What the exercise asks
Each line below either holds the string "Suomen" or doesn't. Count those that do and give only the number.

Supplied material

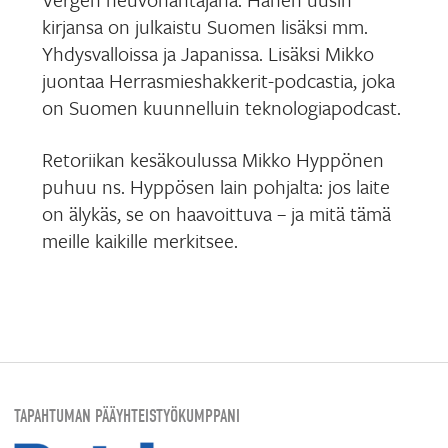
kirjansa on julkaistu Suomen lisäksi mm.
Yhdysvalloissa ja Japanissa. Lisäksi Mikko
juontaa Herrasmieshakkerit-podcastia, joka
on Suomen kuunnelluin teknologiapodcast.
Retoriikan kesäkoulussa Mikko Hyppönen
puhuu ns. Hyppösen lain pohjalta: jos laite
on älykäs, se on haavoittuva – ja mitä tämä
meille kaikille merkitsee.
TAPAHTUMAN PÄÄYHTEISTYÖKUMPPANI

Task solution
2